We are pleased to announce that Rector Gerald Bast has appointed Sam Jacob as head of the I oA Architectural Design Studio 3, as of October 1, 2023 succeeding Hani Rashid.
Sam Jacob is principal of Sam Jacob Studio for architecture and design, a practice whose work ranges from urban design through architecture, design and art to curatorial projects.
Sam is interested in how architecture and design can take ideas and make them real. Inspired by context, his projects try to embody stories, sensations and feelings in space, form and materials. His projects are striking yet also are full of familiar references, creating places and spaces with character and surprising beauty.
Past projects have included nightclubs, social housing, community centres, parks, TV studios and exhibitions. Recent projects include a new mixed use building in Hoxton, offices for Art Review, exhibition designs for Somerset House and the the V&A’s Cromwell Road entrance. Current projects include the National Collection Centre, public spaces in Belgravia and Covent Garden and the William Morris Gallery.
He has been a professor of architecture at UIC since 2011 and has taught at the University of Hong Kong, Yale, Karlsruhe HfG, ABK Stuttgart, TU Vienna and the AA. His work has been shown at institutions including the Art Institute Chicago, the MAK in Vienna, the Victoria and Albert Museum in London, and the Venice Biennale, where he was co-curator of the British Pavilion in 2016. He is a columnist for Art Review and is the author of Make It Real, Architecture as Enactment (Strelka Press, 2012). Previously, Sam was a director of FAT Architecture.

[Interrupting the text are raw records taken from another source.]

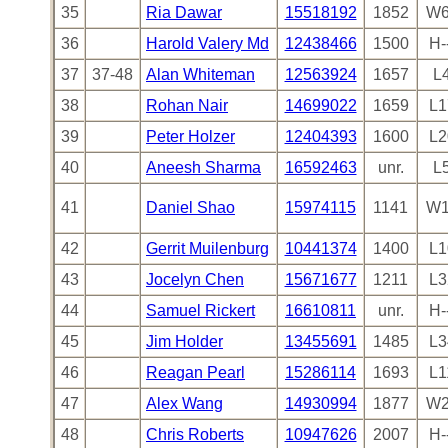
35
Ria Dawar
15518192
1852
W6
36
Harold Valery Md
12438466
1500
H-
37
37-48
Alan Whiteman
12563924
1657
L
38
Rohan Nair
14699022
1659
L1
39
Peter Holzer
12404393
1600
L2
40
Aneesh Sharma
16592463
unr.
L
41
Daniel Shao
15974115
1141
W1
42
Gerrit Muilenburg
10441374
1400
L1
43
Jocelyn Chen
15671677
1211
L3
44
Samuel Rickert
16610811
unr.
H-
45
Jim Holder
13455691
1485
L3
46
Reagan Pearl
15286114
1693
L1
47
Alex Wang
14930994
1877
W2
48
Chris Roberts
10947626
2007
H-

Alongside his professional work, Sam has made t‑shirts and scarves that act as architectural manifestos, designed an opera in a cow shed and interviewed Lou Reed, all in the name of expanding the possibilities of architectural imagination.
At the I oA, Sam’s studio will explore architecture as representation: How it represents (drawing); Who it represents (politics); What it represents (meaning). Architectural media like drawings and models are not innocent. Their techniques contain specific histories of technology and culture. Drawings do more than depict the world as it is. Their internal logics project outwards, organizing the world in particular ways. By questioning how we represent and developing new forms of representation, we can change the ways in which architecture engages with and transforms the world around us. Representation also raises questions about who and what is represented, as well as who and what is excluded. Both with the architectural canon and in the ways that the social scenarios it proposes support participation. Looking beyond the disciplines traditional horizons can ask new questions about who and what can be included. What kinds of hybrid representational ideas might expand architecture’s social and political agency? The studio will ask the question of what architecture itself represents: What, the studio will ask, is architecture really about?